_EXERCISE GOAL_: Please take the records that follow and repeat exactly the lines starting with the line with "9. [ ] Asociar etiqueta a foto" and going on through the line with "17. [ ] Fotos trending".

_AVAILABLE RECORDS_:
⁂
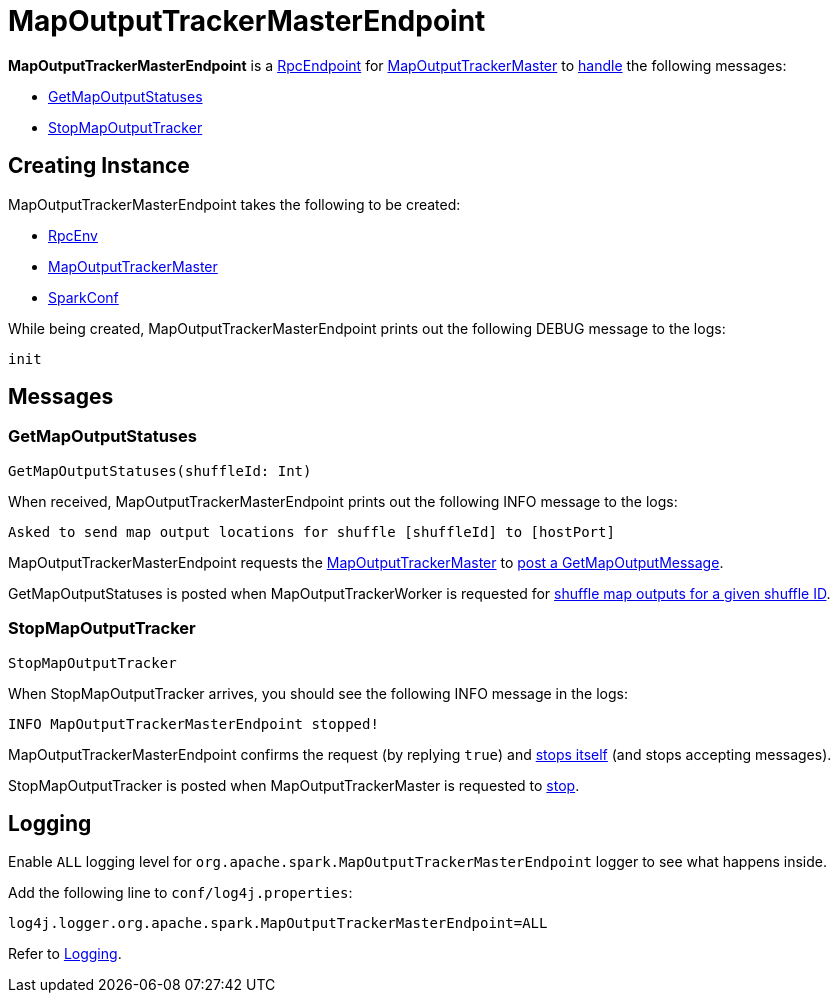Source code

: = [[MapOutputTrackerMasterEndpoint]] MapOutputTrackerMasterEndpoint

*MapOutputTrackerMasterEndpoint* is a xref:ROOT:spark-rpc-RpcEndpoint.adoc[RpcEndpoint] for xref:scheduler:MapOutputTrackerMaster.adoc[MapOutputTrackerMaster] to <<receiveAndReply, handle>> the following messages:

* <<GetMapOutputStatuses, GetMapOutputStatuses>>
* <<StopMapOutputTracker, StopMapOutputTracker>>

== [[creating-instance]] Creating Instance

MapOutputTrackerMasterEndpoint takes the following to be created:

* [[rpcEnv]] xref:ROOT:spark-rpc-RpcEnv.adoc[RpcEnv]
* [[tracker]] xref:scheduler:MapOutputTrackerMaster.adoc[MapOutputTrackerMaster]
* [[conf]] xref:ROOT:spark-SparkConf.adoc[SparkConf]

While being created, MapOutputTrackerMasterEndpoint prints out the following DEBUG message to the logs:

```
init
```

== [[messages]][[receiveAndReply]] Messages

=== [[GetMapOutputStatuses]] GetMapOutputStatuses

[source, scala]
----
GetMapOutputStatuses(shuffleId: Int)
----

When received, MapOutputTrackerMasterEndpoint prints out the following INFO message to the logs:

[source,plaintext]
----
Asked to send map output locations for shuffle [shuffleId] to [hostPort]
----

MapOutputTrackerMasterEndpoint requests the <<tracker, MapOutputTrackerMaster>> to xref:scheduler:MapOutputTrackerMaster.adoc#post[post a GetMapOutputMessage].

GetMapOutputStatuses is posted when MapOutputTrackerWorker is requested for xref:scheduler:MapOutputTrackerWorker.adoc#getStatuses[shuffle map outputs for a given shuffle ID].

=== [[StopMapOutputTracker]] StopMapOutputTracker

[source, scala]
----
StopMapOutputTracker
----

When StopMapOutputTracker arrives, you should see the following INFO message in the logs:

```
INFO MapOutputTrackerMasterEndpoint stopped!
```

MapOutputTrackerMasterEndpoint confirms the request (by replying `true`) and link:spark-rpc-RpcEndpoint.adoc#stop[stops itself] (and stops accepting messages).

StopMapOutputTracker is posted when MapOutputTrackerMaster is requested to xref:scheduler:MapOutputTrackerMaster.adoc#stop[stop].

== [[logging]] Logging

Enable `ALL` logging level for `org.apache.spark.MapOutputTrackerMasterEndpoint` logger to see what happens inside.

Add the following line to `conf/log4j.properties`:

[source]
----
log4j.logger.org.apache.spark.MapOutputTrackerMasterEndpoint=ALL
----

Refer to xref:ROOT:spark-logging.adoc[Logging].
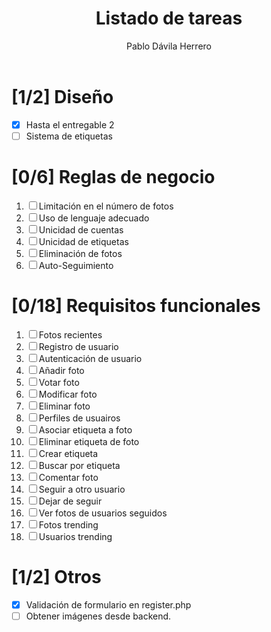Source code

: #+STARTUP: showall
#+TITLE: Listado de tareas
#+AUTHOR: Pablo Dávila Herrero
#+OPTIONS: toc:0
#+HTML_HEAD: <style>.outline-2 { display:block; width:30%; margin-left:auto; margin-right:auto; } </style>

* [1/2] Diseño
  - [X] Hasta el entregable 2
  - [ ] Sistema de etiquetas

* [0/6] Reglas de negocio
  1. [ ] Limitación en el número de fotos
  2. [ ] Uso de lenguaje adecuado
  3. [ ] Unicidad de cuentas
  4. [ ] Unicidad de etiquetas
  5. [ ] Eliminación de fotos
  6. [ ] Auto-Seguimiento

* [0/18] Requisitos funcionales
  1. [ ] Fotos recientes
  2. [ ] Registro de usuario
  3. [ ] Autenticación de usuario
  4. [ ] Añadir foto
  5. [ ] Votar foto
  6. [ ] Modificar foto
  7. [ ] Eliminar foto
  8. [ ] Perfiles de usuairos
  9. [ ] Asociar etiqueta a foto
  10. [ ] Eliminar etiqueta de foto
  11. [ ] Crear etiqueta
  12. [ ] Buscar por etiqueta
  13. [ ] Comentar foto
  14. [ ] Seguir a otro usuario
  15. [ ] Dejar de seguir
  16. [ ] Ver fotos de usuarios seguidos
  17. [ ] Fotos trending
  18. [ ] Usuarios trending

* [1/2] Otros
  - [X] Validación de formulario en register.php
  - [ ] Obtener imágenes desde backend.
⁂
_SOLUTION TO THIS TASK_:
  9. [ ] Asociar etiqueta a foto
  10. [ ] Eliminar etiqueta de foto
  11. [ ] Crear etiqueta
  12. [ ] Buscar por etiqueta
  13. [ ] Comentar foto
  14. [ ] Seguir a otro usuario
  15. [ ] Dejar de seguir
  16. [ ] Ver fotos de usuarios seguidos
  17. [ ] Fotos trending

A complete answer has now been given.